Three times already this season, Tillman has faced the Rays, and three times the Orioles have won -- even a June 25 outing in which Tillman gave up 10 hits and six earned runs in five innings in an 8-6 win.

For the season, Tillman is 2-0 with a 3.78 ERA against the Rays -- he was 5-9 in his career against Tampa Bay this season, but is pitching well, with a 12-2 overall record and a 3.41 ERA. Orioles manager Buck Showalter said it's important to get quality starts coming out of the break after using four relievers in Friday's win.

"We're not going to have a rested bullpen the way we did tonight for the next 74 games," he said. "We were fortunate tonight -- you don't usually walk seven guys and win a game."

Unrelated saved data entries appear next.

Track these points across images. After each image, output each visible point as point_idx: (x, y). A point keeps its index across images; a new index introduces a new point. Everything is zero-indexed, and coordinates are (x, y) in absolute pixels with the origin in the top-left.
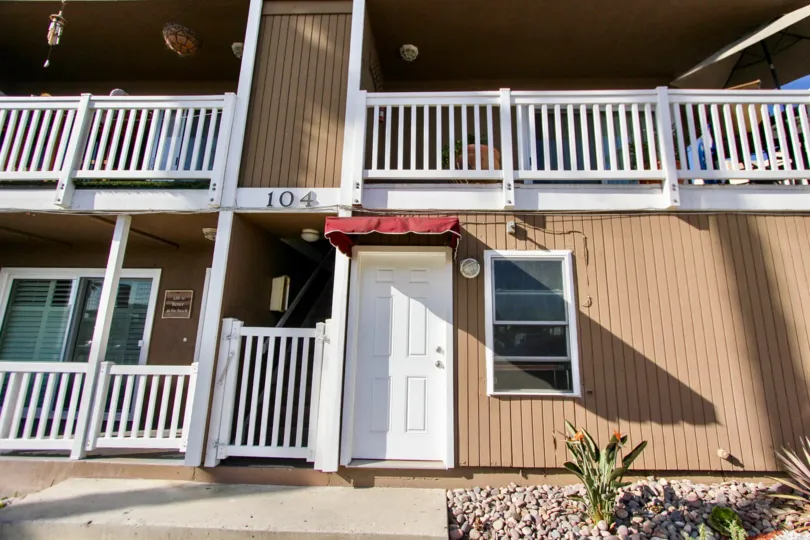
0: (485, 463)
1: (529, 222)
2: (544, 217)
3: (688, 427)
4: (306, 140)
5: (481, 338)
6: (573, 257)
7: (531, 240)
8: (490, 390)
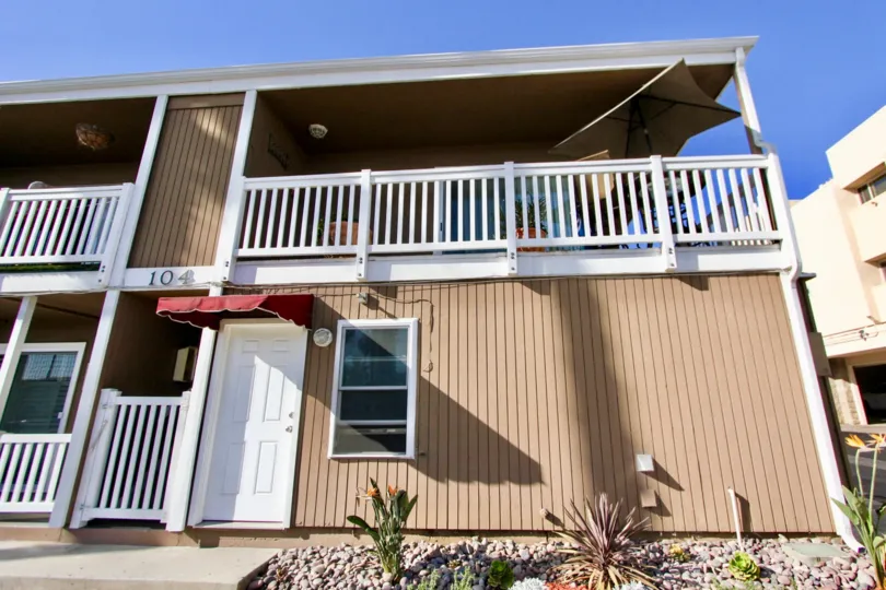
0: (319, 523)
1: (381, 292)
2: (396, 287)
3: (515, 488)
4: (192, 223)
5: (327, 403)
6: (420, 325)
7: (382, 310)
8: (330, 454)
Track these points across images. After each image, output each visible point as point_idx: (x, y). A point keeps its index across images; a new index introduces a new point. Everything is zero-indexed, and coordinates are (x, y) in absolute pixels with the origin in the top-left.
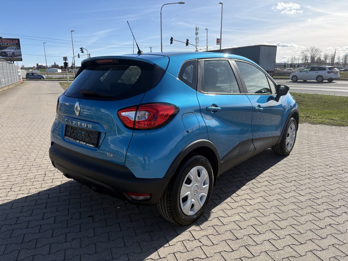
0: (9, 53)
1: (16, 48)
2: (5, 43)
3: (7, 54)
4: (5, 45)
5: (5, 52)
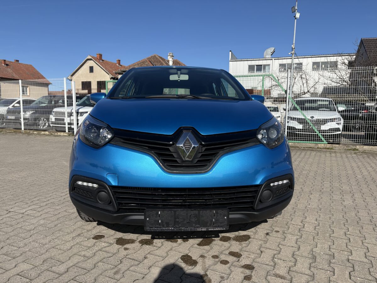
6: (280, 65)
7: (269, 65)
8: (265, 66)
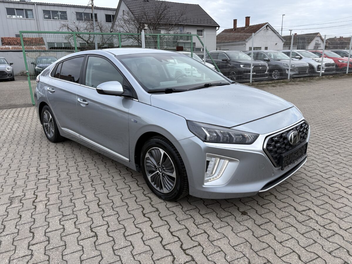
6: (44, 11)
7: (31, 10)
8: (26, 10)
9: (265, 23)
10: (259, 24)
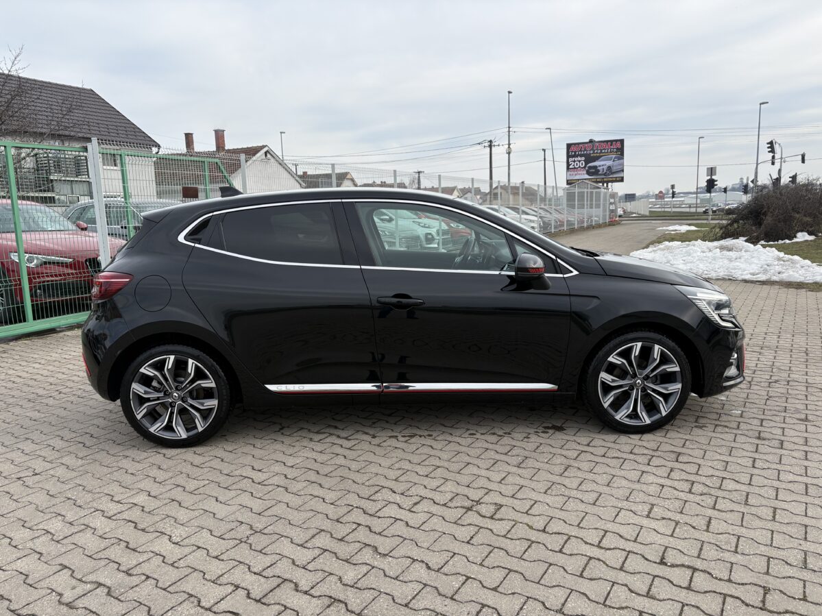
0: (602, 167)
1: (615, 158)
2: (597, 149)
3: (599, 171)
4: (597, 153)
5: (595, 167)
9: (261, 145)
10: (248, 148)
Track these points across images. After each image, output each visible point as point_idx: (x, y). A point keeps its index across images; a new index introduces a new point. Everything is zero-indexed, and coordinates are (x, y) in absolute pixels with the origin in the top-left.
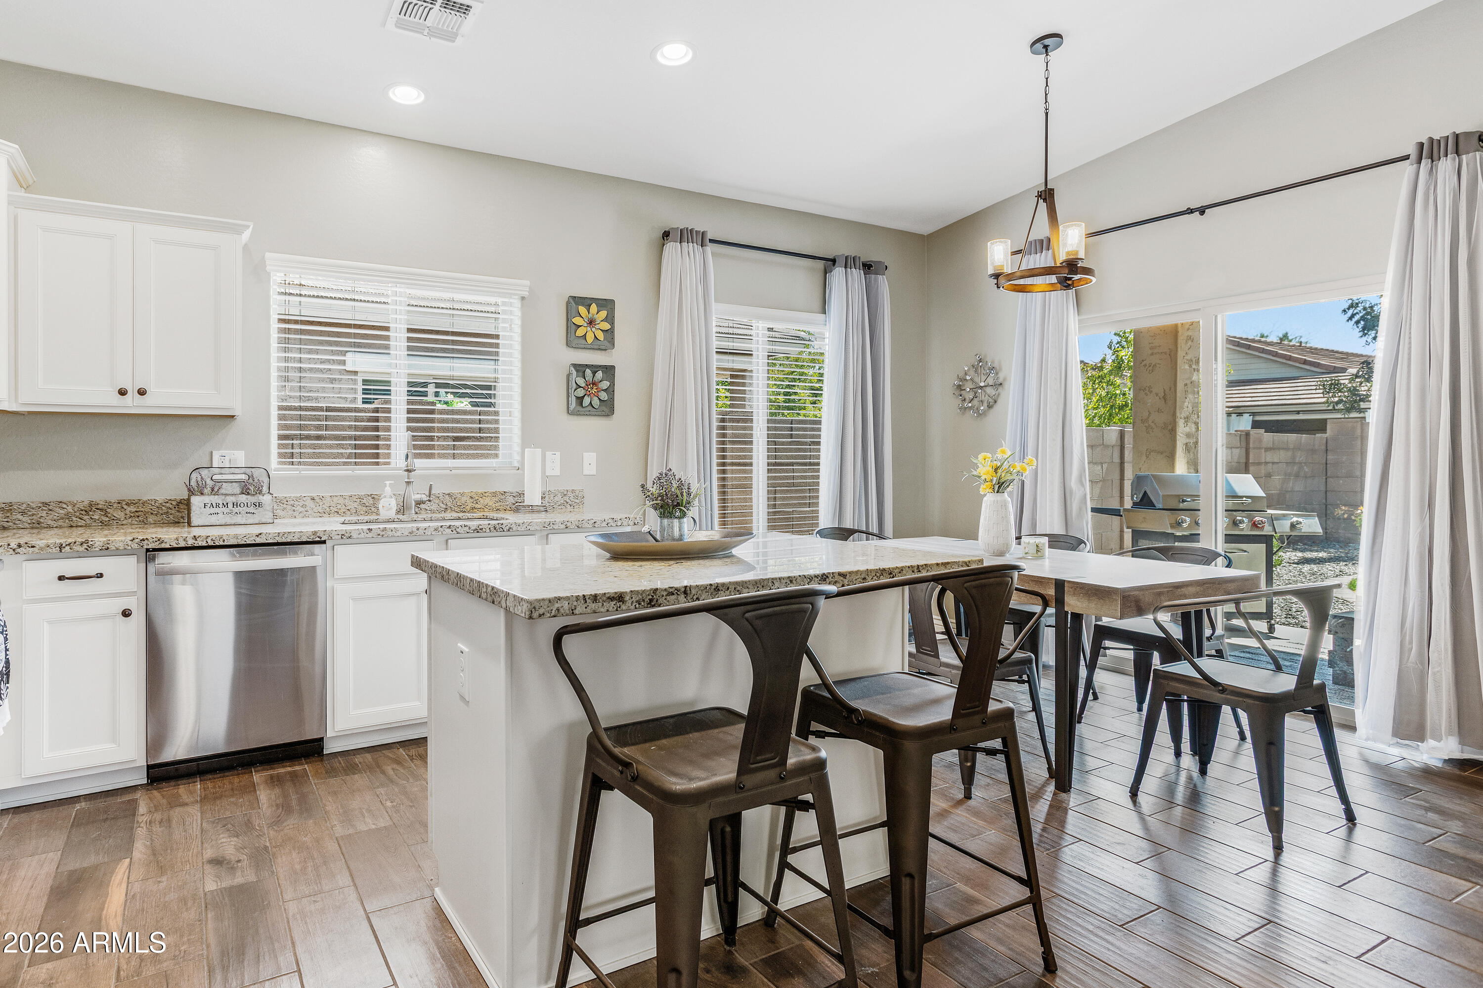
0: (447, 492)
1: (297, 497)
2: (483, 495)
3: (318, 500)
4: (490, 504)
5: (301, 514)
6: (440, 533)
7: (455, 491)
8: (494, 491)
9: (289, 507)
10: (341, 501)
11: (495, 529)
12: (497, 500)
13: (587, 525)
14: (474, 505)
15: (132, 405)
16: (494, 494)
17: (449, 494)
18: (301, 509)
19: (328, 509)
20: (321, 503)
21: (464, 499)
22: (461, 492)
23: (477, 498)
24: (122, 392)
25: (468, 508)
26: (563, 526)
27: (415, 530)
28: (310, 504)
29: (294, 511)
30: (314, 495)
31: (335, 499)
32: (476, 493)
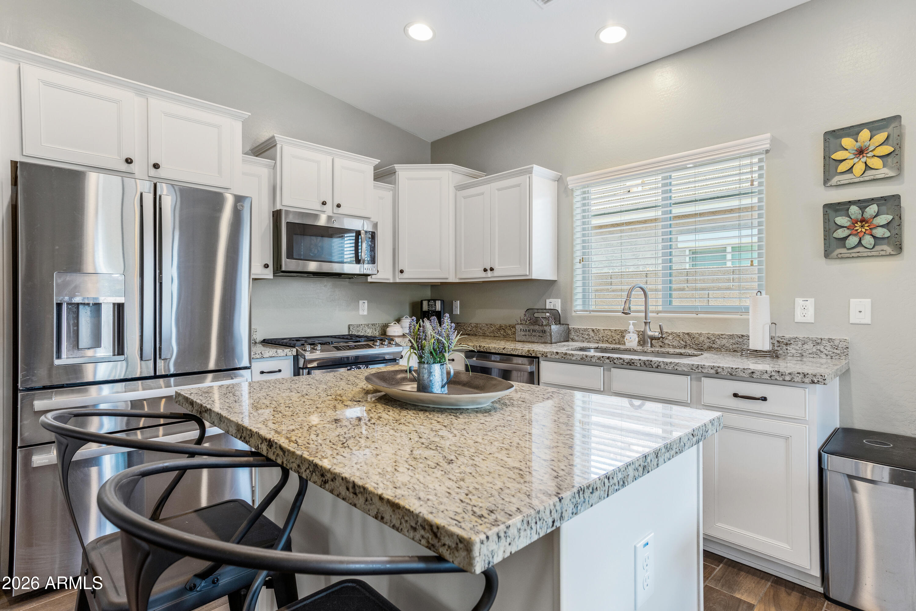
0: (686, 332)
1: (584, 329)
2: (720, 336)
3: (596, 332)
4: (727, 345)
5: (587, 340)
6: (602, 362)
7: (693, 331)
8: (731, 334)
9: (580, 335)
10: (609, 333)
11: (645, 364)
12: (734, 342)
13: (742, 374)
14: (711, 345)
15: (489, 276)
16: (731, 336)
17: (688, 334)
18: (587, 337)
19: (602, 338)
20: (598, 334)
21: (702, 339)
22: (699, 332)
23: (713, 339)
24: (485, 270)
25: (706, 346)
26: (712, 371)
27: (584, 357)
28: (592, 334)
29: (583, 337)
30: (594, 328)
31: (606, 332)
32: (713, 335)
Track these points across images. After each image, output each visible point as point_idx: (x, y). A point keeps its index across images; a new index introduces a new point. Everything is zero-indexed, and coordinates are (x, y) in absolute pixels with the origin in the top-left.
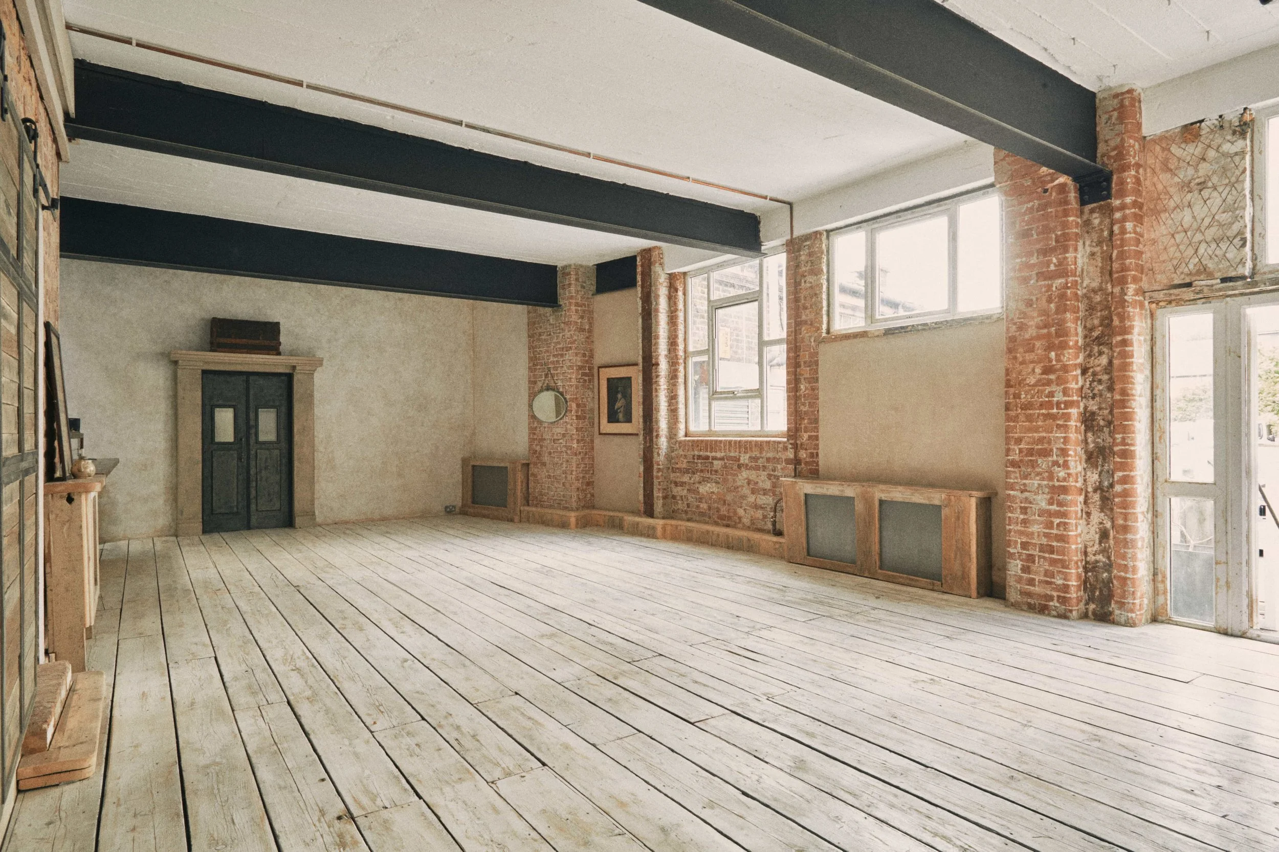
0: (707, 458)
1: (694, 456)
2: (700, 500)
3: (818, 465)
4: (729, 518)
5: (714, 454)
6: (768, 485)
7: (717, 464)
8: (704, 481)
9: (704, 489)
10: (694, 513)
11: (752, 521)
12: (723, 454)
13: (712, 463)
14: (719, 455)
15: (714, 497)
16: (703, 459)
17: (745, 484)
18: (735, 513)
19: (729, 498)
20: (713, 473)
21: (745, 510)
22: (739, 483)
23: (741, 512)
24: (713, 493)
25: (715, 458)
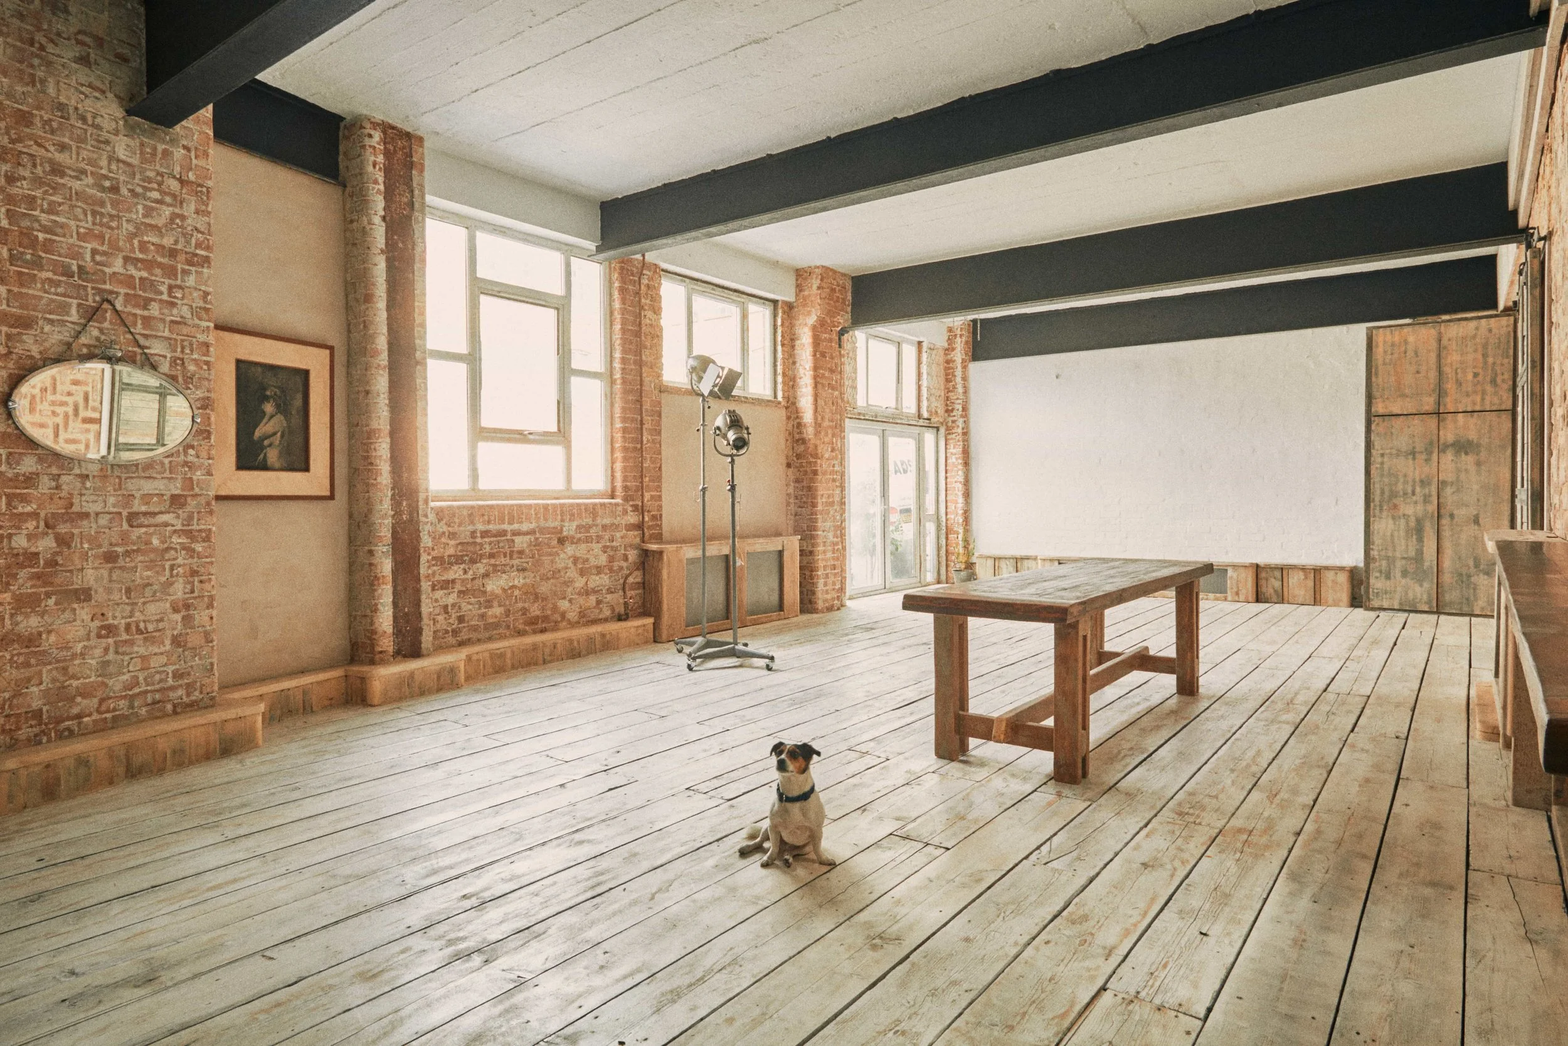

It hasn't mattered much who the Rays are facing on the mound of late -- they've lost seven straight and 23 of 26, the worst stretch in franchise history and worst by any team in baseball this season. It's also the worst 26-game stretch by any American League team since the 2003 Detroit Tigers.

What's more, the Orioles are 8-2 against the Rays this season, including six straight wins, their longest streak against Tampa Bay since 2007.

The challenge of ending the skid falls on left-hander Matt Moore, who has been mentioned as a trade possibility as the Rays move into seller mode as a result of playing in cellar mode with a 34-55 record.

Moore has lost to the Orioles twice this season -- he has given up eight earned runs in 13 2/3 innings with 15 strikeouts but not much else to show. For his career, he's 5-6 against Baltimore with a 4.46 ERA.

Within the last five weeks and the Rays' terrible skid, Moore has been their best bet to win. In the last 29 games, he is 3-2 and the rest of the pitching staff is a combined 3-21.

That's nearly the opposite of Friday's starter, Chris Archer, who has seen the Rays win just once in his last 11 starts -- and none since June 6. The Rays brought Archer back out for the eighth inning in a tie game on Friday and it backfired, as he gave up the deciding run on a solo home run to Jonathan Schoop.

"We felt, or I felt, that Arch was the best option there to get those two righties," Rays manager Kevin Cash said of Archer's no-decision. "I still feel that way. He just left a pitch up ... a slider up to Schoop."